Chickens in a brooder

Setting Up a Chick Brooder

The first step to raising chicks is to provide a snug, healthy home for the first weeks of their lives.

Adapted from Purina Mills content, Backyard Poultry

Your heart is in the right place. You have decided that the time is right to begin raising your first clutch of chicks. And not only do you want to raise chicks, but you also want them to thrive as chickens. Now what?

Murdoch’s sells chicks, lots of chicks, so put that purchase as the second item on your to-do list. For the first item, you need to create a place for the new chicks to live. A chick nursery is called a brooder, the home to chicks for the first six weeks of their lives. Over that time, chicks will grow to pullets and near or reach the size of an adult.

How to set up your brooder:


The main structure for a brooder can be a plastic tub, stock tank or even a kiddie pool. A stock tank or large plastic tub are ideal options, as both are available with high sides. Avoid using a cardboard box. Heat sources within a cardboard box present a fire hazard and water spills from a drinker will quickly degrade cardboard.

The enclosure should be spacious enough to accommodate the growing birds and their food and water.
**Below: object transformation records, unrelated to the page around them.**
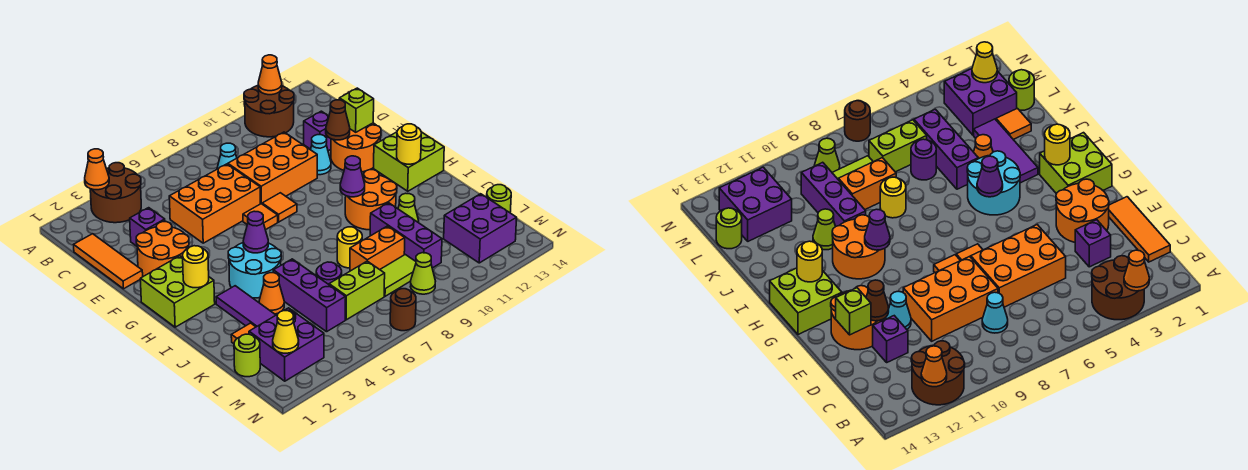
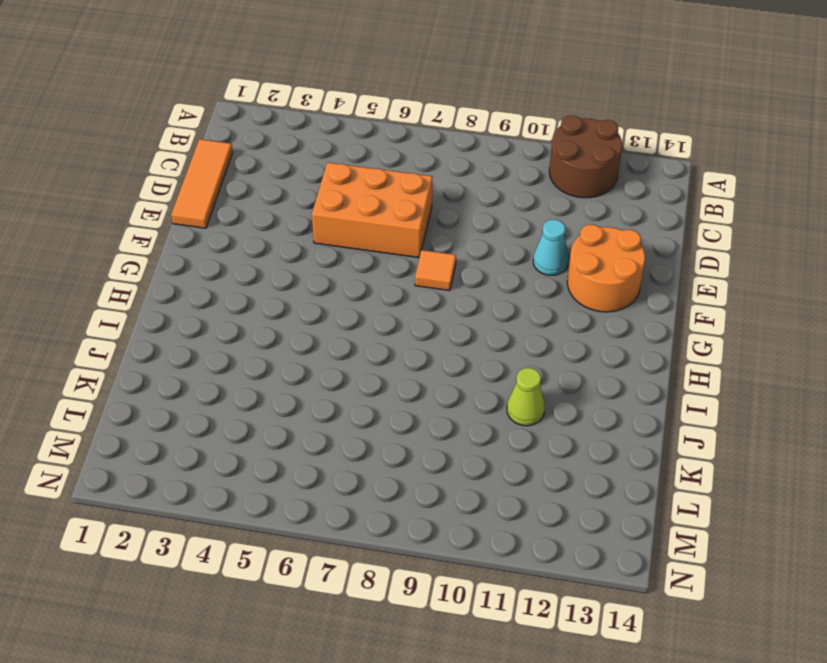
none -> brown round brick A3:B4 level 1
none -> cyan cone C8 level 1
none -> purple brick D3 level 1
none -> orange brick D8:E10 level 1

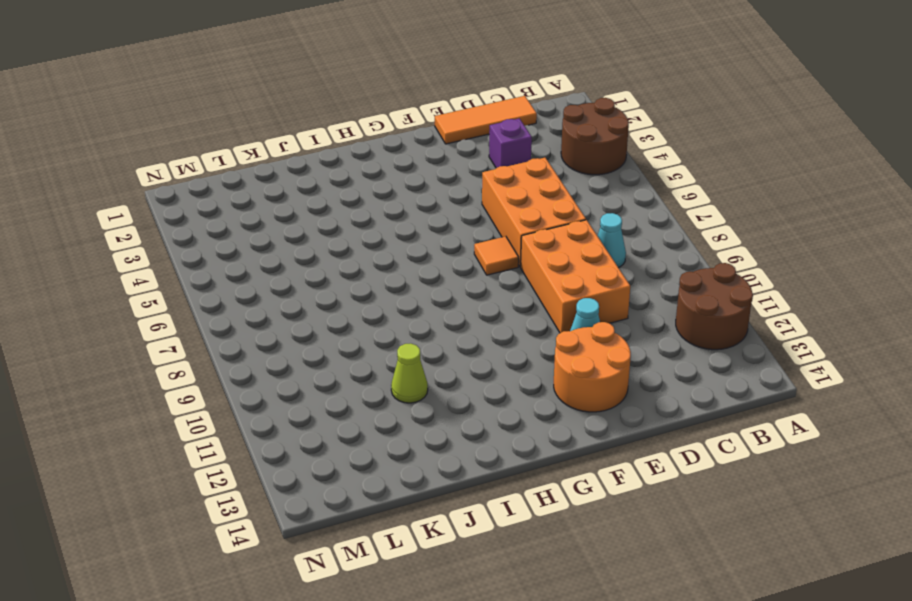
none -> purple brick D12 level 1
none -> orange round brick E2:F3 level 1
none -> orange tile F8 level 1
none -> lime brick G1:H2 level 1

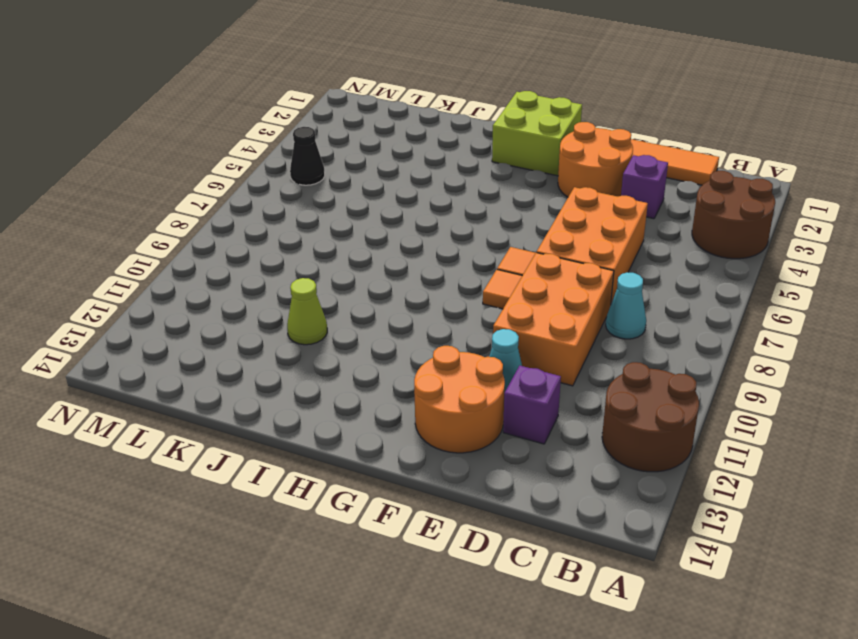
black cone M5 level 1 -> none
none -> lime brick G13:H14 level 1
none -> cyan round brick H4:I5 level 1
none -> orange round brick H10:I11 level 1
none -> purple tile I3:K3 level 1

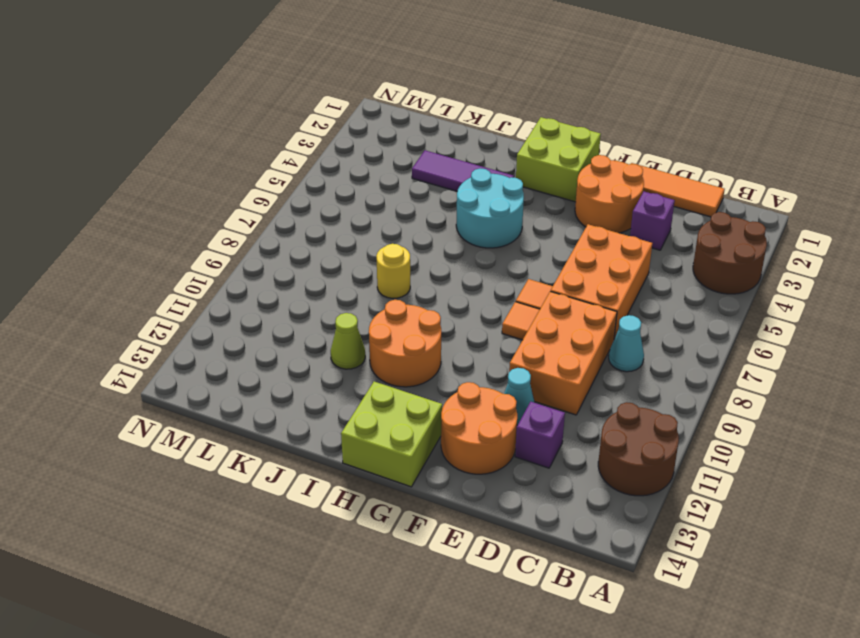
none -> orange cone J4 level 1
none -> purple brick J5:L5 level 1
none -> purple brick J10:L10 level 1
none -> orange tile K2 level 1

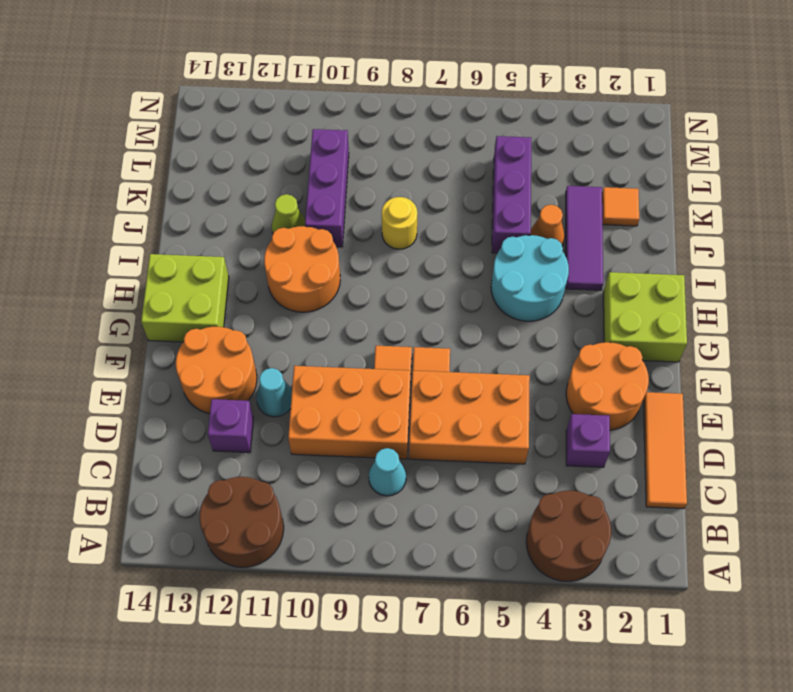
none -> purple round brick K6 level 1
none -> orange brick K8:K9 level 1
none -> lime round brick L1 level 1
none -> purple brick L2:M3 level 1

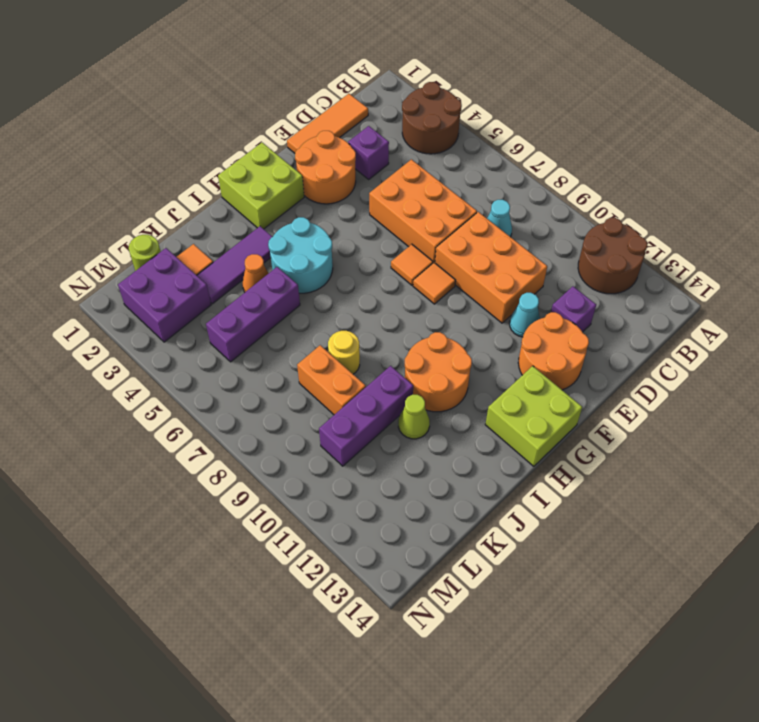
none -> purple round brick K6 level 1
none -> lime brick L6:L7 level 1
none -> lime tile L8:L9 level 1
none -> purple brick L12:M13 level 1

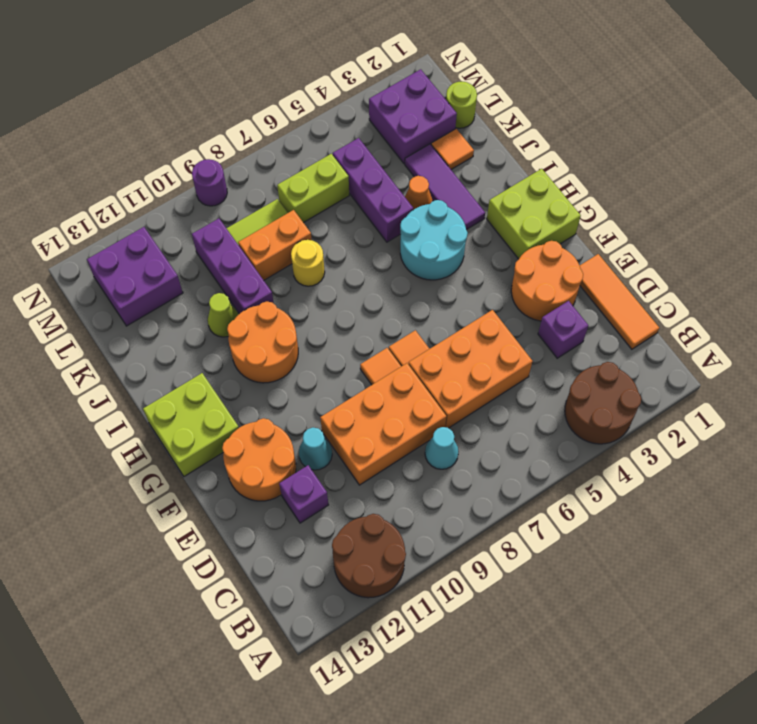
purple round brick N9 level 1 -> purple round brick K6 level 1
none -> lime round brick L14 level 1
none -> lime cone M9 level 1
none -> brown round brick N7 level 1
none -> orange cone A3 level 2

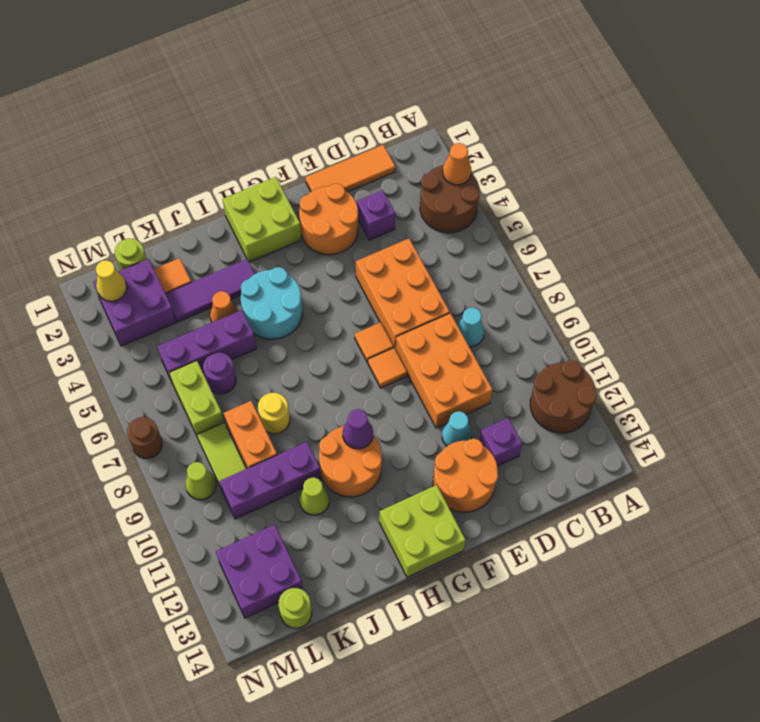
none -> orange cone A12 level 2
none -> brown cone E12 level 2
none -> lime brick E13 level 2
none -> yellow round brick H2 level 2

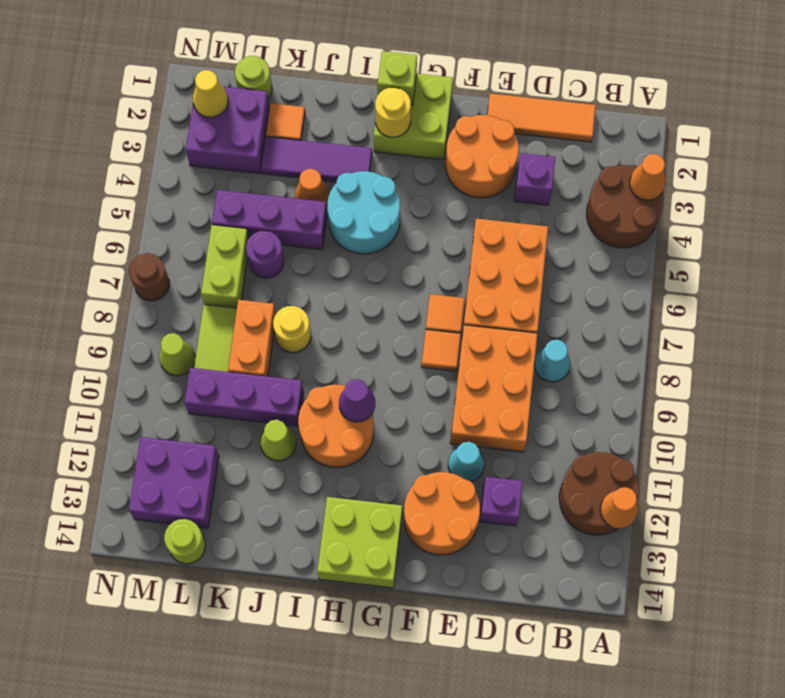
lime brick H1 level 2 -> lime brick E13 level 2
none -> brown cone E12 level 2
none -> purple cone H5 level 2
none -> yellow round brick H13 level 2

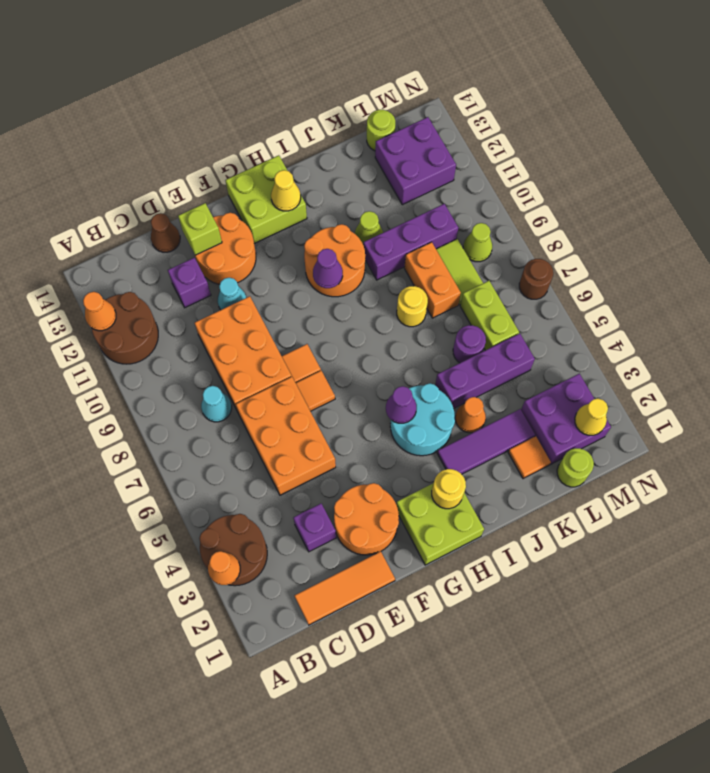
brown cone D14 level 1 -> brown cone E12 level 2
yellow cone H13 level 2 -> yellow round brick H13 level 2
The size of the enclosure depends on the number of chicks, but factor about a square foot per bird. Chicks grow fast. And high sides of 18 inches or more are important because, well, chicks grow fast. By the end of their six weeks the birds will be testing their growing wings, and reaching the lip, or edge, of a structure is a tempting goal. High-sided structures can help keep the birds from escaping. If you do get escapees place a well-ventilated cover, such as a window screen, over the brooder.


Chicks need a dry, warm, and protected environment. Begin by layering the bottom of the brooder with a minimum of an inch of bedding. The best bedding material is large flake pine wood shavings. These shavings are absorbent and easy to clean up. Fine wood shavings or shredded paper are easily ingested and can create respiratory problems in the birds. Avoid them.

The pine shavings will not only absorb water spills and waste, but it will also give your babies some extra footing, preventing spraddle, a condition where a chick’s legs are splayed apart. This condition can be caused or exacerbated by a slippery brooding environment.


Without mom around, chicks need a heat source. To generate the heat without mother hen, a secure heat lamp with a red bulb is a good option. Another option is an electric chick warmer. Chicks need a temperature of 85 to 95 degrees F for the first week in the brooder. For every week thereafter, the temperature should be decreased by 5 degrees. You will need to devise a system to raise and lower the heat source, as needed. Watch the chicks. If the chicks cluster near a heat source, they are too cold. If they spread out away from the heat source, they are too hot. Happy chicks are evenly spaced in a brooder.

Feeders and Waterers

Chicks poop in and on everything! Let that guide your choices of food and water containers.

Feeders come in a variety of shapes and sizes, and commonly in plastic and metal. Tray feeders are difficult to keep clean (that poop thing) so consider a commercial feeder that has holes fashioned around it for the birds to access food. As the chicks grow, raise the feeder on small blocks that the chicks can hop on. This will help reduce waste by raising the feeder out of the bedding where the growing chicks scratch and poop. Feeders should keep food clean, minimize food waste, and be easy to clean.

A poultry waterer, or drinker, also comes in a variety of plastic or metal shapes and sizes. Some are even automatic with water nipples. Key attributes of a good drinker include ease of use for the chicks, safe (to keep the chicks from going for a swim), easy to clean, simple to use and adjustable (easy to raise as the chicks grow).


There you have it! Once you have your brooder set up, you’re good to go for the second item on the list: Buy chicks!